Interview with Tom Glynn, author of Reading Publics
By FUPress
10th March 2015
The Author’s Corner with Tom Glynn
Tom Glynn is Anglo-American History and Political Science Selector in the Alexander Library at Rutgers University Libraries. This interview is based on his new book, Reading Publics: New York City’s Public Libraries, 1754-1911 (Fordham University Press, January 2015).
JF: What led you to write Reading Publics?
TG: I came to the history of American libraries by way of American labor history. My first article was on the Apprentices’ Library of the City of New York. That led to research on other libraries in the city in the nineteenth century and prompted me to explore what they held in common, what goals and values the Apprentices’ Library shared with, for example, the Mercantile Library Association, a library for young clerks. The book really began to take shape when I started to think about the contemporary use of the term public library to refer to these privately funded, privately managed institutions.
JF: In two sentences, what is the argument of Reading Publics?
TG: The early history of public libraries in New York City is an important part of the social and cultural history of the United States, revealing critical shifts in how Americans defined the public, the public good, and public institutions. It is also an important part of the history of books and reading, shedding light on the relationship between the market and culture, the reception of popular fiction, and class and gender in the construction of the reader.JF: Why do we need to read Reading Publics?
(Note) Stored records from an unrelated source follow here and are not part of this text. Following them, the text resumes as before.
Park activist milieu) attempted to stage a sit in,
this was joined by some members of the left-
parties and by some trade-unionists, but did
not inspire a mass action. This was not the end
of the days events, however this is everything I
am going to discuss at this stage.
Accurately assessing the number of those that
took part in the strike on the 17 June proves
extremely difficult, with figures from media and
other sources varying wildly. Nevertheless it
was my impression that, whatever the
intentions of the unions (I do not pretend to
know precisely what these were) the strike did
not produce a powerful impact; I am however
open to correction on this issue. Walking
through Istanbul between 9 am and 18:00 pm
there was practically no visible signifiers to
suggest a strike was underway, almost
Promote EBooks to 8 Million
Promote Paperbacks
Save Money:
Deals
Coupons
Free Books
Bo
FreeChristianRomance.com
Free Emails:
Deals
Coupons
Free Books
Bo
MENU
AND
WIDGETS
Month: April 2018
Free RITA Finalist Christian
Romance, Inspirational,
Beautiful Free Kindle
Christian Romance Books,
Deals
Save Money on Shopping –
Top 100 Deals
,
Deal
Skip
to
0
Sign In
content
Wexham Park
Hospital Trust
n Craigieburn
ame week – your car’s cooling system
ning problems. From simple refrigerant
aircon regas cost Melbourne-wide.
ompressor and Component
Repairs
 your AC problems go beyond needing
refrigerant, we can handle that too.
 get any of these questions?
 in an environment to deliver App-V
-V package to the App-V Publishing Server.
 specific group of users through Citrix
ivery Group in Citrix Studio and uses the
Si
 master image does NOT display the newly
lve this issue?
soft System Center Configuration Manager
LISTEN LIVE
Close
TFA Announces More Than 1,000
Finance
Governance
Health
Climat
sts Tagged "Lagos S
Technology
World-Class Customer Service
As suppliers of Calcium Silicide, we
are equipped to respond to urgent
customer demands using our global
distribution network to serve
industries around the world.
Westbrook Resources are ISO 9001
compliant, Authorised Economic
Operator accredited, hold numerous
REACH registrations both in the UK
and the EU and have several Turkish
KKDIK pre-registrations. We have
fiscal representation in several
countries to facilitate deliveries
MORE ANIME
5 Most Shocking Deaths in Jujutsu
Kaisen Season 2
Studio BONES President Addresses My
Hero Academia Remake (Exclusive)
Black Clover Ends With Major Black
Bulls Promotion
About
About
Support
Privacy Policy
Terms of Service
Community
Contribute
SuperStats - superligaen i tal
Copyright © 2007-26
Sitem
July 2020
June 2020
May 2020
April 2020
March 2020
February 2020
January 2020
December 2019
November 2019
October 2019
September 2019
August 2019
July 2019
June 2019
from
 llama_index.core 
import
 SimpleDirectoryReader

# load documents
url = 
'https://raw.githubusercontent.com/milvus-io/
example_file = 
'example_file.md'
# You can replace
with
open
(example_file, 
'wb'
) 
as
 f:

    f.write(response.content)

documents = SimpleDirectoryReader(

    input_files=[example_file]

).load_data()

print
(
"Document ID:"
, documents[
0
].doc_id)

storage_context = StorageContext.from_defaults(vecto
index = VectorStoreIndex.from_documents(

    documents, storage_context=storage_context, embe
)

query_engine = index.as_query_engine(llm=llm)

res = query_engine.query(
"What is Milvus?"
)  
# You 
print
TG: Histories of public libraries in the United States omit or gloss over the fact that the meaning of the term changed over time, that public library meant something quite different to a reader in 1754 than to a reader in 1911. Reading my book you will appreciate the shifts from the eighteenth to the twentieth century in how Americans defined and what they expected of public institutions and what was valued as a public good. You will also learn about the history of books and reading in America and how class, gender and the market shaped the construction of the reader. Reading Publics addresses the need to place the development of public libraries within the larger context of American social and cultural history. But it is also a New York story, an accessible, interesting narrative of a little-know aspect of the city’s past. It was written not just for scholars, but for anyone interested in history, books, and libraries.
JF: When and why did you decide to become an American historian?
TG: I became a librarian before I became an historian. After I started my first job in an academic library, I joined a Ph.D. program, in part for the challenge and in part to be a better librarian. Later I wrote a book on the history of early public libraries in New York City for essentially the same reasons.
JF: What is your next project?
TG: I’m not sure. I’m very interested in the history of reading and also in detective fiction in the nineteenth and early twentieth centuries. It would be fun to find something that combines those interests.